_Exercise instructions_:
1. Quote the article on China's manned space flight word for word, everything from "But beyond the" down to "another elite club.".
2. Carry on writing the article about China's manned space flight, starting right after its final sentence.

_Excerpted text_:
Yang joined the program to become an astronaut in 1998. Then-President Jiang Zemin had resumed the manned space program in 1992; it had been canceled in the 1970s for lack of funds. Chinese journalists said Jiang, who remains the head of the Central Military Commission, China's highest military body, had been scheduled to speak with Yang during his orbit and was expected at the Jiuquan launching site. But he did not appear, journalists said.
On two occasions on state-run TV news Wednesday night, Hu was shown saying that he was representing Jiang. Later, Gen. Cao Gangchuan, the head of China's space program, was shown speaking to Yang while he was in orbit. Cao also said he was representing Jiang, whose failure to appear prompted some speculation about his political standing. Hu, his successor, dominated Wednesday night's news, which aired long portions of two of his speeches on the space launch.
But beyond the propaganda, there was a sense of joy and wonder among many Chinese that their country, which they have been taught has been downtrodden for 150 years, had joined another elite club.

Saved data entries:
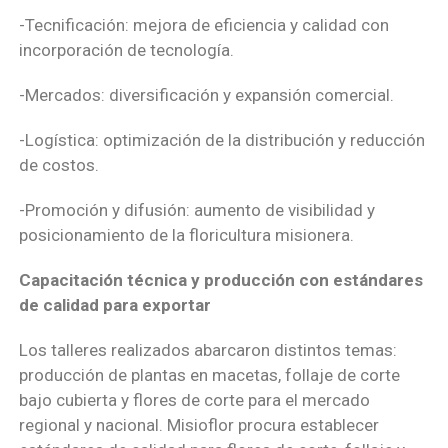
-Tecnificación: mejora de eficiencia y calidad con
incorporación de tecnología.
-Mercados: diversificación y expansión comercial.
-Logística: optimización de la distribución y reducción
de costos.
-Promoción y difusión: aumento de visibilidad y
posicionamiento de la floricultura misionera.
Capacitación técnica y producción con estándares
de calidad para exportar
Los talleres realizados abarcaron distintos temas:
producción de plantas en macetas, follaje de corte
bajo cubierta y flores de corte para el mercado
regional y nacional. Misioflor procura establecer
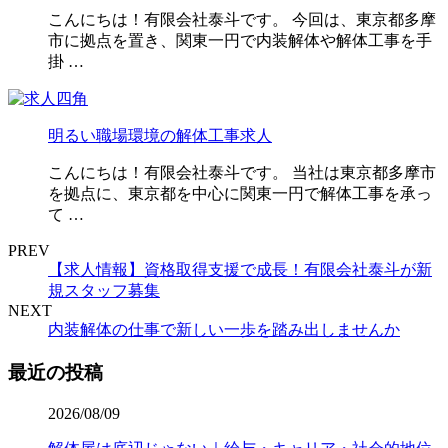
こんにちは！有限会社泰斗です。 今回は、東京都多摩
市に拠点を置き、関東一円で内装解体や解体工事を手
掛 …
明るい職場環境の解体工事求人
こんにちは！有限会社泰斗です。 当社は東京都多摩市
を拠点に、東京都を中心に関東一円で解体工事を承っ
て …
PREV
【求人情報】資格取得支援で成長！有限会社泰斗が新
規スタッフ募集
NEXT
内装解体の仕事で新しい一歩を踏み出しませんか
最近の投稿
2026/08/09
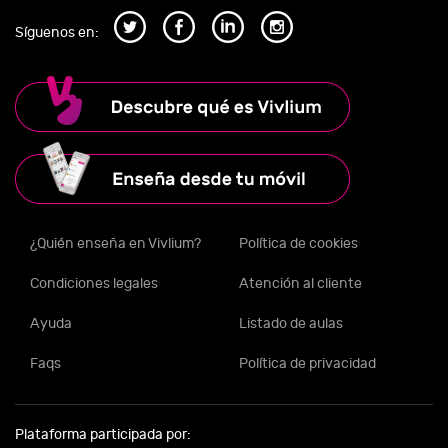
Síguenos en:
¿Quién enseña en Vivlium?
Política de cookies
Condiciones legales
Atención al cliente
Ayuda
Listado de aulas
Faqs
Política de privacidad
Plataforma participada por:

* * *

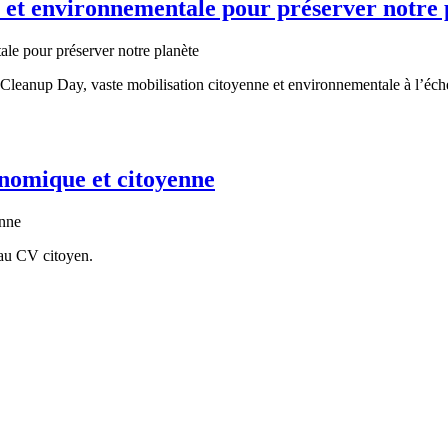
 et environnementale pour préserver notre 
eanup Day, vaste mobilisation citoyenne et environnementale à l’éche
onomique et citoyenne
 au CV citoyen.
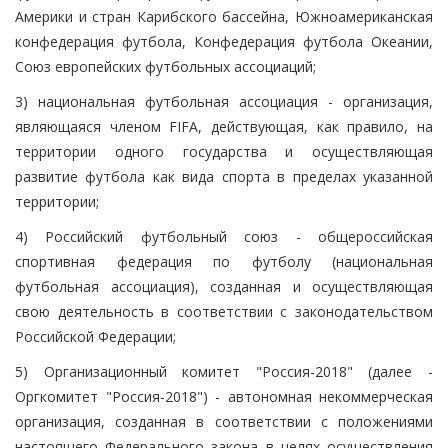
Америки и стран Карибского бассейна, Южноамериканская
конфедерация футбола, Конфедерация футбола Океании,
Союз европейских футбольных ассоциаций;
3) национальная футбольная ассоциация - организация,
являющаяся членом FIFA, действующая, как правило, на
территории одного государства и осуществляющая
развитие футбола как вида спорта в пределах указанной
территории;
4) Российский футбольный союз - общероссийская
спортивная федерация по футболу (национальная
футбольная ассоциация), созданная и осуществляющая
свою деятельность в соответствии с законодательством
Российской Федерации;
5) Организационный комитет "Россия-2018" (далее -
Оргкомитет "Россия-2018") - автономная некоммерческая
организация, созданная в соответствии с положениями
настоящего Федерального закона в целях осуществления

_Answers by item number_:
1.
But beyond the propaganda, there was a sense of joy and wonder among many Chinese that their country, which they have been taught has been downtrodden for 150 years, had joined another elite club.

2.
"I am proud that we Chinese have the capability to worry about our astronaut," said Zhou Qingan, a 26-year-old PhD candidate at Tsinghua University. "Just imagine if we were a poor country and had no advanced technology, then it would not be necessary for us to worry about him at all."
Aboard the international space station, according to the Associated Press, American astronaut Edward Lu, whose parents were born in China, spoke in Chinese as he addressed these wishes to Yang: "Welcome to space" and "Have a safe journey and I wish you success."
His colleague, Russian cosmonaut Yuri Malenchenko, told Mission Control in Houston: "I am glad to have somebody else in space instead of me and Ed. Also, I know it was great work by thousands and thousands of people from China."